From this stage of the action I advise that I entirely lost communication with all our forces to the east around the farm of Mr. Bliss and on the Jacinto Road axis, I did however send several riders to yourself advising of my progress, though I do not know how many got through: the disjointed nature of the fighting with units moving among the ridges and woodlands and wheatfields led to a good number of staff officers bearing messages for both sides to not get to their destinations. I myself saw many dead aides-de-camp scattered about the lanes and fields.

My division was now somewhat separated with Genl Sullivan about three-quarters of a mile ahead and across Willoughby Run. I therefore rode to the crest of the ridge of high ground between Pitzer's and Willoughby's Run and had Gen'l Sanborn's brigade and Capt Spoor's battery again deploy, Spoor's guns shooting across a half-mile of open ground at Hebert's men who were fighting Sullivan's.

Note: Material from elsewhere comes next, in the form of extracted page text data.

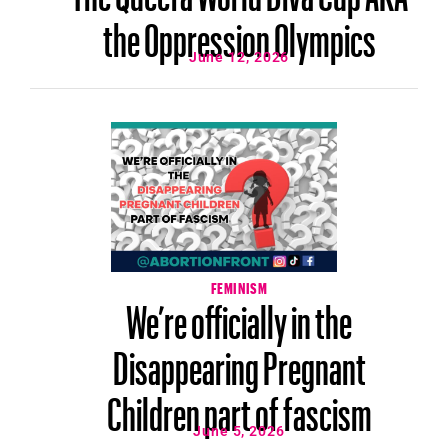
the Oppression Olympics
June 12, 2026
FEMINISM
We’re officially in the
Disappearing Pregnant
Children part of fascism
June 5, 2026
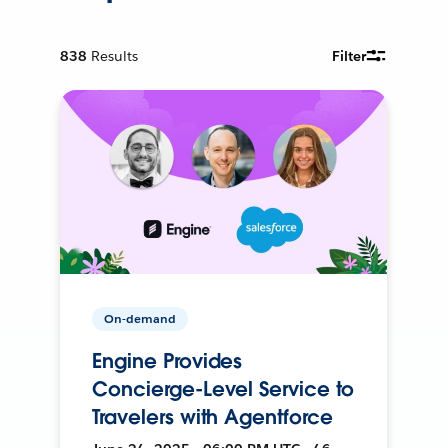
838
Results
Filter
On-demand
Engine Provides
Concierge-Level Service to
Travelers with Agentforce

At this stage darkness began to fall and the fighting faded out. I was in contact with the rebel cavalry which was by this time in the dead ground of Willoughby Run near the Corinth Road.

The results of the combat were disappointing. Gen'l Sanborn's losses were light, about a hundred men across all four of his regiments and he advises that he caused a comparable number of casualties to the enemy. He took fifteen men prisoner from Hebert's brigade. We also have a large number of wounded prisoners which fell to us upon the enemy leaving the field. Gen'l Sullivan lost many more men and was unfortunately, due to the speed of the enemy cavalry's retreat, out of contact with me for the last thirty minutes or more of the fighting. We were unable to bring the enemy cavalry to battle but we did cause great pressure on them and they were unable to hold position for any length of time and were constantly on the run.

I wish to commend Gen'l Sullivan whose desire to get at the enemy and keep the pressure up knew no limits. Capt. Spoor handled his battery expertly, bringing his guns forwards promptly and placing them in such a way that Sanborn's brigade was at all times well supported. It was the threat of these guns what drove the enemy brigade from Spangler's woods.

I am, and earnestly remain, sir, your humble servant,

Charles Hamilton, Brigadier-General, 2nd Division, Army of the Mississippi.